Interpreting the Death of Edward VI by Kyra Krammer

Interpreting the Death of Edward VI by Kyra Krammer

Author:Kyra Krammer
Language: eng
Format: epub, pdf
Tags: Biography & Autobiography/Royalty
Publisher: Pen and Sword
Published: 2022-10-30T00:00:00+00:00


Chapter Ten

Edward is Becoming a King in Truth

King Edward likewise rode into London on 17 October ‘accompanied by the Councillors and all the nobles of the realm’1 in order to reassure the people he was alive and well. Wearing a coat of ‘cloth of tissue’ and bedecked in jewels, he led a magnificent parade of over a thousand horsemen through the streets of the city while the crowds cheered. Reminiscent of his coronation, the route from London Bridge to Temple Bar along which he rode was lined with ‘minstrels and singing men’ and ‘garnished with arras and other decent hangings’.2

The city was jubilant. There had been no bloody coup or usurpation of the king’s throne. The government had remained essentially stable, and there was no current threat of another civil war. All that the populace had to worry about now were the rising food prices, devalued currency, enclosures, continual plagues of incurable diseases, religious upheaval, and potential rebellions.

The king trusted his councillors once more, but he retained enough good feeling towards his uncle that he demanded assurances of Somerset’s safety and treatment. The duke was being treated well, and in spite of many historians assertions to the contrary, there is scant evidence that the Earl of Warwick was plotting to execute the former Lord Protector. It was Thomas Wriothelsey who was inveigling to take over the top spot in the council. It was Wriothesley who set out ‘with conservative support to recover the precedence he had lost in 1547 when the protector had sacked him as lord chancellor’, and only when John Dudley was threatened ‘to be dragged down as an erstwhile supporter of Somerset did he act in self-defence’ by seeking leadership.3 Warwick secured the appointment of Henry Grey, Marquess of Dorset, and Richard Cox, Bishop of Ely, to the council and with the addition of these two new allies he was able to cut off Wriothesley and the conservatives from governance. Once Dudley had control of the council, he could have begun to pressure them to prove Somerset’s ‘treason’ and execute him, king’s kinsman or not. Instead, Warwick worked with the crown to save the duke’s hide. The former Protector was able to pay a fine and be released from the Tower with the king’s pardon on 6 February 1550.
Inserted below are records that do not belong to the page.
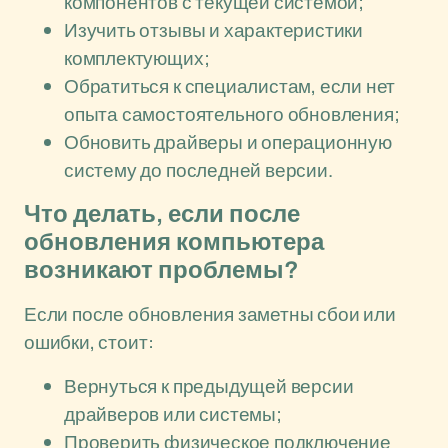
компонентов с текущей системой;
Изучить отзывы и характеристики
комплектующих;
Обратиться к специалистам, если нет
опыта самостоятельного обновления;
Обновить драйверы и операционную
систему до последней версии.
Что делать, если после
обновления компьютера
возникают проблемы?
Если после обновления заметны сбои или
ошибки, стоит:
Вернуться к предыдущей версии
драйверов или системы;
Проверить физическое подключение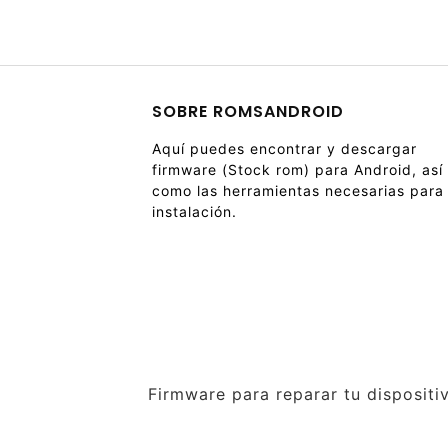
SOBRE ROMSANDROID
Aquí puedes encontrar y descargar
firmware (Stock rom) para Android, así
como las herramientas necesarias para
instalación.
Firmware para reparar tu dispositi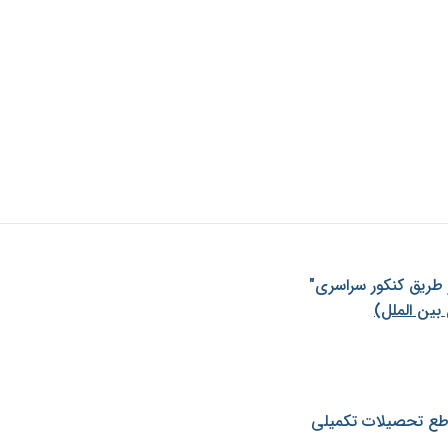
ز طريق كنكور سراسری"
بین الملل)
طع تحصیلات تکمیلی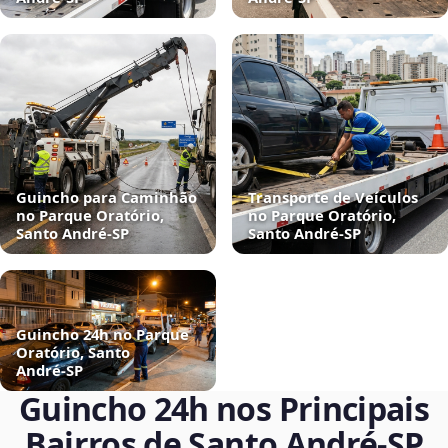
Guincho para Caminhão
Transporte de Veículos
no Parque Oratório,
no Parque Oratório,
Santo André‑SP
Santo André‑SP
Guincho 24h no Parque
Oratório, Santo
André‑SP
Guincho 24h nos Principais
Bairros de Santo André‑SP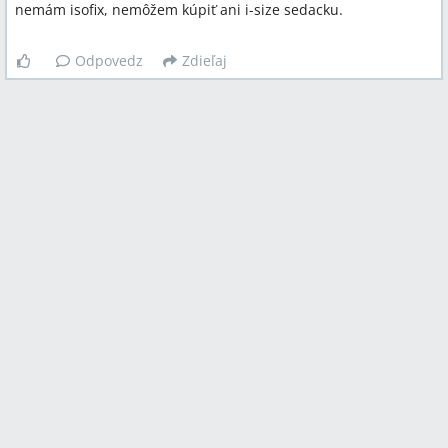
nemám isofix, nemôžem kúpiť ani i-size sedacku.
Odpovedz
Zdieľaj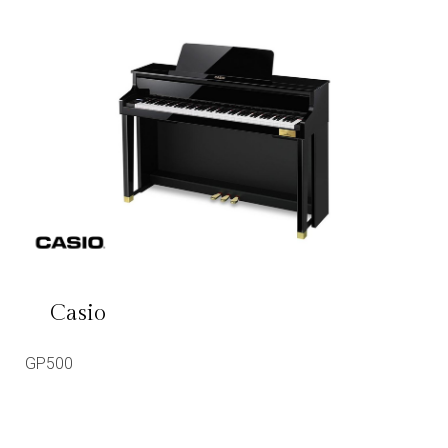
Casio
GP500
If Dudley had ever planned on becoming the de facto monarch the way Somerset had, now was his chance, but he did not make the slightest attempt to give himself a similar protectorate. He behaved in the opposite manner, working to gain a consensus with his fellow councillors before implementing policy. Instead of personally holding on to the dry stamp of the king’s signature, as Somerset had done, he put Sir John Gage in charge of it. Gage was not only a lawyer, he had been one of Henry VIII’s trusted courtiers. He was made the chief gentleman of King Edward’s privy chamber, so that he would know if the monarch was aware that the dry stamp would be used.